- Location: Carbon County, Montana
- Coordinates: 45°26′38″N 109°13′19″W﻿ / ﻿45.44389°N 109.22194°W
- Lake type: Reservoir
- Primary inflows: Red Lodge Creek, Willow Creek, Chapman Creek
- Primary outflows: Red Lodge Creek
- Basin countries: United States
- Max. length: 2.3 miles (3.7 km)
- Max. width: 1.1 miles (1.8 km)
- Surface area: 1,078 acres (436 ha)
- Water volume: 28,230 acre-feet (34,820,000 m^{3})
- Surface elevation: 4,222 feet (1,287 m)

= Cooney Dam =

Dam in Montana, United States

Cooney Dam is a dam in Carbon County, Montana, that creates Cooney Reservoir.

The earthen dam was constructed in 1937 by the State of Montana, with a height of 97 ft, and a length of 2260 ft at its crest. It impounds Red Lodge Creek for irrigation water storage. The dam is owned and operated by the Montana Department of Natural Resources and Conservation.

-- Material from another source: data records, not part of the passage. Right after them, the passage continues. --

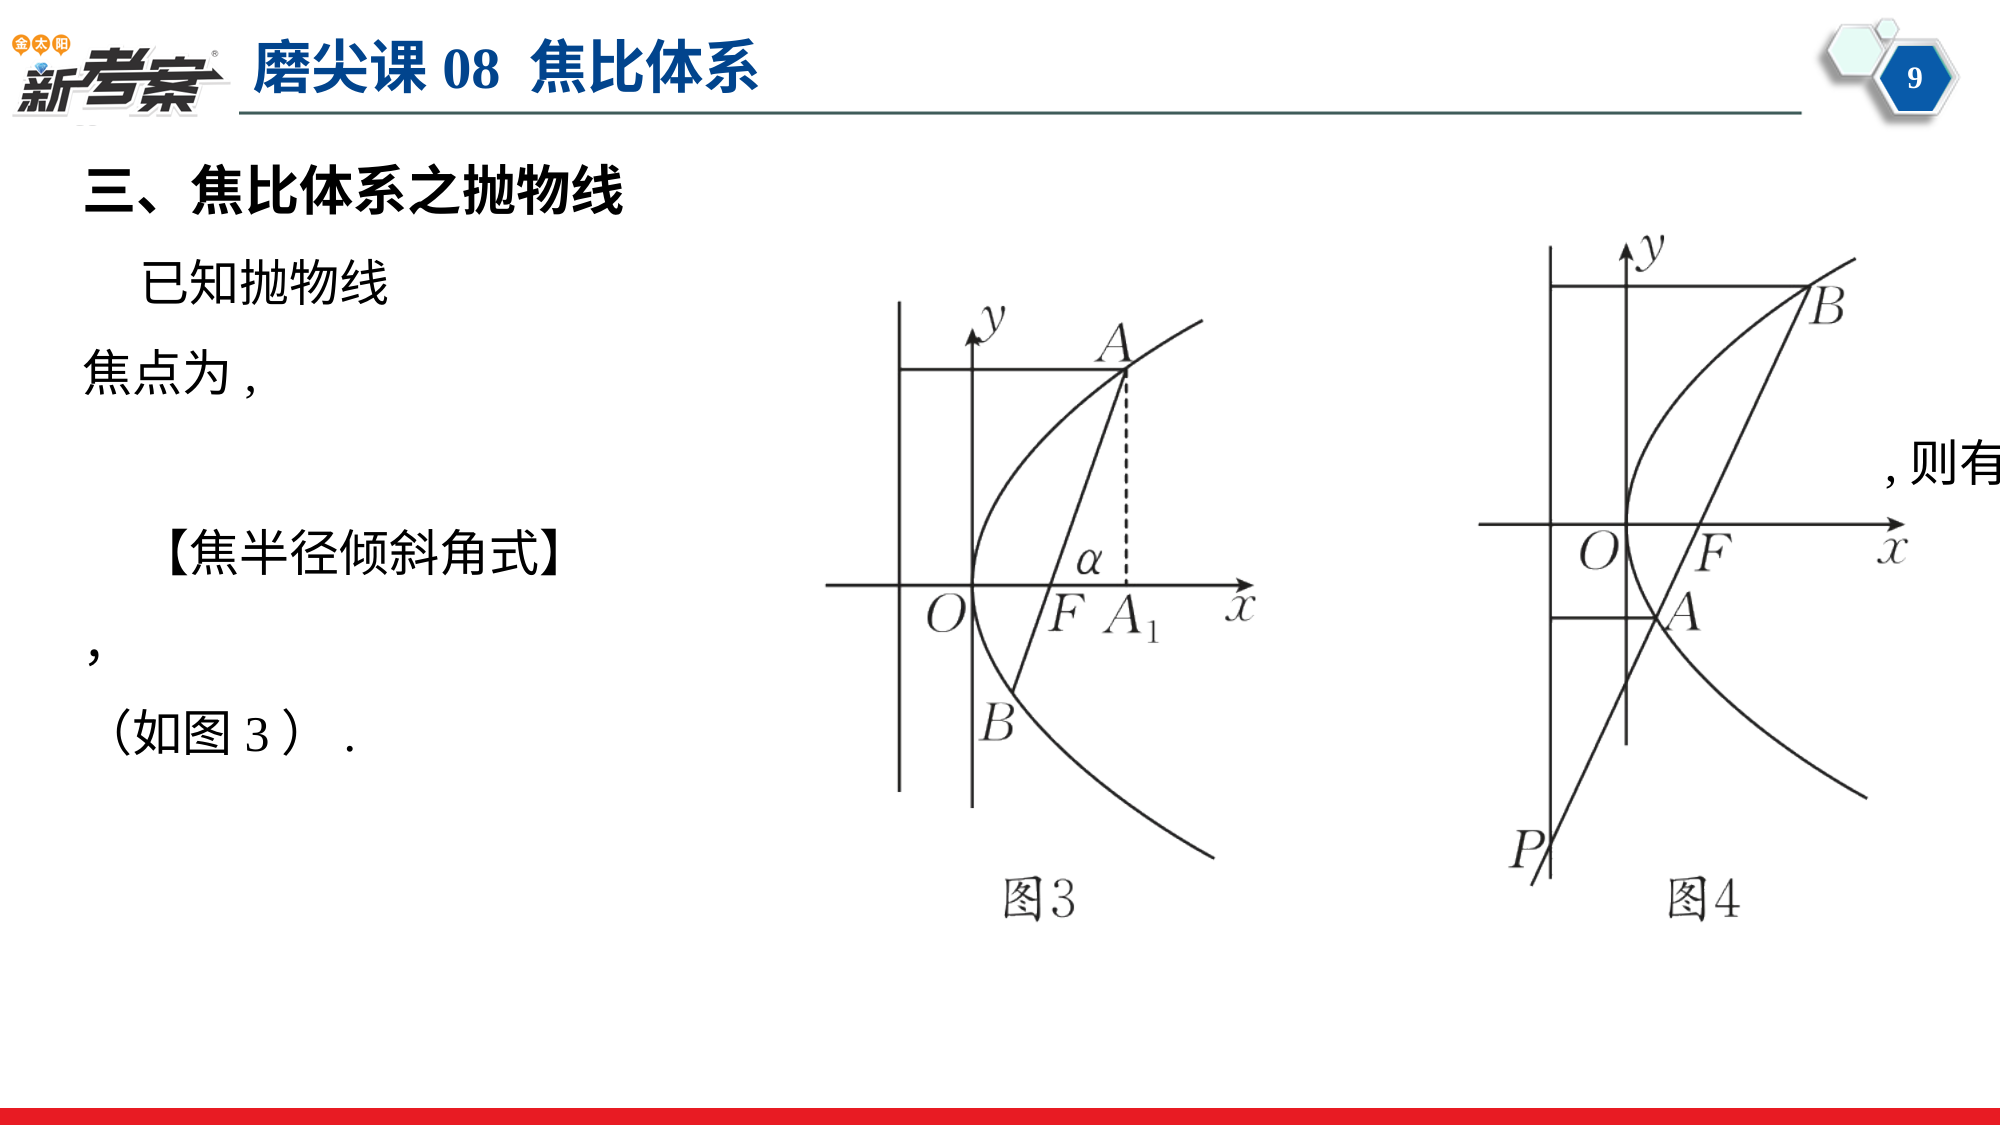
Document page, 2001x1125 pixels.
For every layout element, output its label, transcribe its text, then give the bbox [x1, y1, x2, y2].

picture [1976, 449, 2000, 455]
picture [1975, 467, 1996, 472]
picture [0, 0, 2000, 1125]
picture [1975, 458, 1996, 463]
text_box 三、焦比体系之抛物线 [82, 124, 1917, 280]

The reservoir it creates, Cooney Reservoir, has a normal water surface of 1.3 mi2, a maximum storage capacity of 24195 acre feet, and a normal capacity of 14000 acre feet. Recreation includes boating, camping, hiking, and fishing for walleye and rainbow trout. The state maintains the adjacent Cooney State Park.